В ответ дежурный опять вцепился в трубку. Он молод, поэтому ему нравится все делать быстро, а так же аккуратно писать тонкими перьями и чертить отточенными карандашами. А может быть, причина быстроты — весна?
— Товарищ раздрил, наша экспедистка не у вас? — задал он быстрый и четкий телефонный вопрос, как бы давая понять на тот, на начальственный конец, что если он и сидит, то только по стойке смирно. Но, выслушав ответ, он вежливо засмеялся, и зажав микрофон ладонью, посмотрел на помощника.
— Спрашивает — ногастая или грудастая, — и бодро в трубку:
— Скорее ногастая!
В трубке что-то говорят, и это явно не только военные команды, а он слушает и вежливо хихикает, и переглядывается с помощником.
— Ясно… а представляете, как мне здесь трудно?
И пауза — трубка не умолкает.
— А вы ей замечание сделайте…
И снова пауза, и бульканье в трубке, и смешки.
— Ясно… данные, что вы просили, я собрал… есть, — и, положив трубку, — оф коз.
— Что? — лениво поинтересовался помощник, прекрасно зная, что дежурный и так сам все расскажет.
— Помнишь, утром здесь было, насчет юбок? Все так, как я и говорил.
— Ну? — опять неспешно подтолкнул его помощник.
— Говорит, озадачила всех и ушла. А я ему — а вы замечание ей сделайте.
— А он?
— Говорит — зачем? Пускай, говорит, так ходит. Я, говорит, не против.
— А кто против? — разумно поддержал мнение высокого начальства мудрый помощник.
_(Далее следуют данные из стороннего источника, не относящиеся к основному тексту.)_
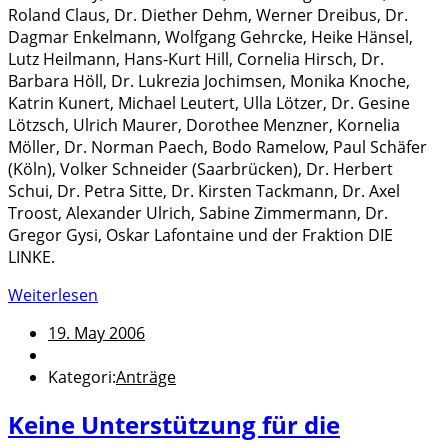
Roland Claus, Dr. Diether Dehm, Werner Dreibus, Dr.
Dagmar Enkelmann, Wolfgang Gehrcke, Heike Hänsel,
Lutz Heilmann, Hans-Kurt Hill, Cornelia Hirsch, Dr.
Barbara Höll, Dr. Lukrezia Jochimsen, Monika Knoche,
Katrin Kunert, Michael Leutert, Ulla Lötzer, Dr. Gesine
Lötzsch, Ulrich Maurer, Dorothee Menzner, Kornelia
Möller, Dr. Norman Paech, Bodo Ramelow, Paul Schäfer
(Köln), Volker Schneider (Saarbrücken), Dr. Herbert
Schui, Dr. Petra Sitte, Dr. Kirsten Tackmann, Dr. Axel
Troost, Alexander Ulrich, Sabine Zimmermann, Dr.
Gregor Gysi, Oskar Lafontaine und der Fraktion DIE
LINKE.
Weiterlesen
19. May 2006
Kategori:
Anträge
Keine Unterstützung für die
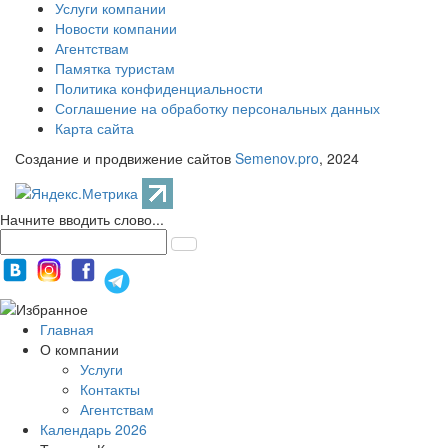
Услуги компании
Новости компании
Агентствам
Памятка туристам
Политика конфиденциальности
Соглашение на обработку персональных данных
Карта сайта
Создание и продвижение сайтов
Semenov.pro
, 2024
Начните вводить слово...
Главная
О компании
Услуги
Контакты
Агентствам
Календарь 2026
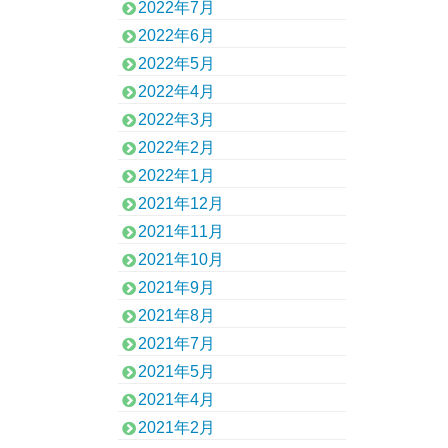
2022年7月
2022年6月
2022年5月
2022年4月
2022年3月
2022年2月
2022年1月
2021年12月
2021年11月
2021年10月
2021年9月
2021年8月
2021年7月
2021年5月
2021年4月
2021年2月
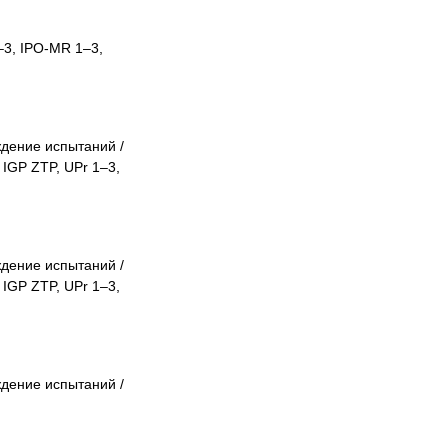
–3, IPO-MR 1–3,
дение испытаний /
IGP ZTP, UPr 1–3,
дение испытаний /
IGP ZTP, UPr 1–3,
дение испытаний /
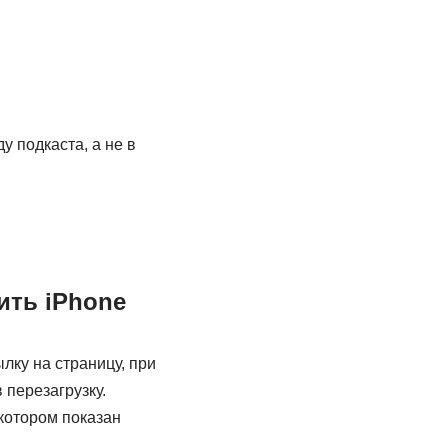
 подкаста, а не в
ить iPhone
лку на страницу, при
 перезагрузку.
котором показан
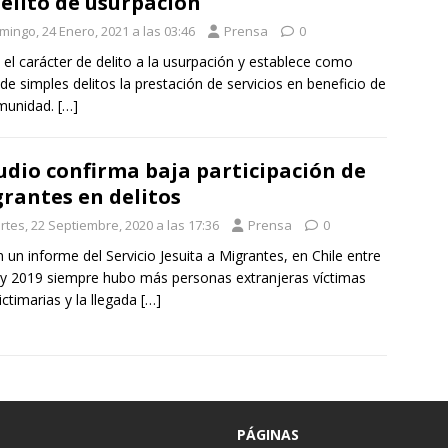
delito de usurpación
mingo, 24 Enero, 2021 a las 03:46
Prensa
0
 el carácter de delito a la usurpación y establece como
de simples delitos la prestación de servicios en beneficio de
omunidad.
[…]
udio confirma baja participación de
rantes en delitos
rtes, 22 Septiembre, 2020 a las 17:36
Prensa
0
 un informe del Servicio Jesuita a Migrantes, en Chile entre
y 2019 siempre hubo más personas extranjeras víctimas
ictimarias y la llegada
[…]
PÁGINAS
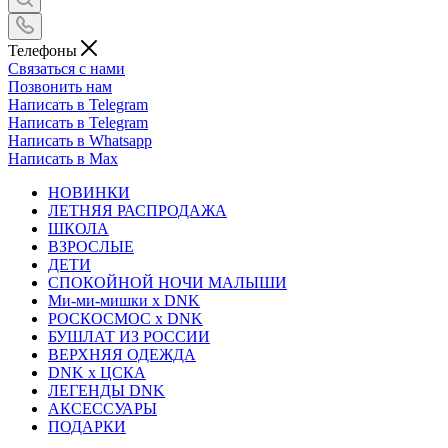
Телефоны
Связаться с нами
Позвонить нам
Написать в Telegram
Написать в Telegram
Написать в Whatsapp
Написать в Max
НОВИНКИ
ЛЕТНЯЯ РАСПРОДАЖА
ШКОЛА
ВЗРОСЛЫЕ
ДЕТИ
СПОКОЙНОЙ НОЧИ МАЛЫШИ
Ми-ми-мишки x DNK
РОСКОСМОС x DNK
БУШЛАТ ИЗ РОССИИ
ВЕРХНЯЯ ОДЕЖДА
DNK x ЦСКА
ЛЕГЕНДЫ DNK
АКСЕССУАРЫ
ПОДАРКИ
— Все за, — спрыгнув с подставки, подошла к столу Шимпанзун.
Дежурная смена — принудительное собрание, несвободная куча обезьянн. В течение двенадцати часов они вынуждены вариться в собственном соку, разгадывать разгаданные кроссворды, слушать всем известные сплетни и обсуждать всевозможные темы. Так что неожиданная телефонная нестандартность — это предпосылка для болтовни, а значит и ускорения тугих вахтовых минут. Чем ближе к смене — тем длиннее время.
— Может быть, я против? — обозначила оппозицию и начало разговора второй помощник — еще не старая, но, к сожалению, уже и не молодая обезьянна.
— Почему? — забыв о паузе как о знаке размышления, искренне удивилась Шимпанзун.
— Завидую, — улыбнулась мичудрила.
— Почему? — и на этот раз со свойственной ему паузой, но без лени возмутился первый помощник. — Что за упаднические настроения? И у нас еще порох в пороховницах имеется. Рила, ты не права!
— Поделишься, если не жалко?
— Легко!
— Это не порох, это песок в ракушках, — вступил в разговор молодой, и от этого во всем резвый дежурный, — вот песочка из ракушек он отсыпать может. А на ракушках сидеть-то, наверное, неудобно?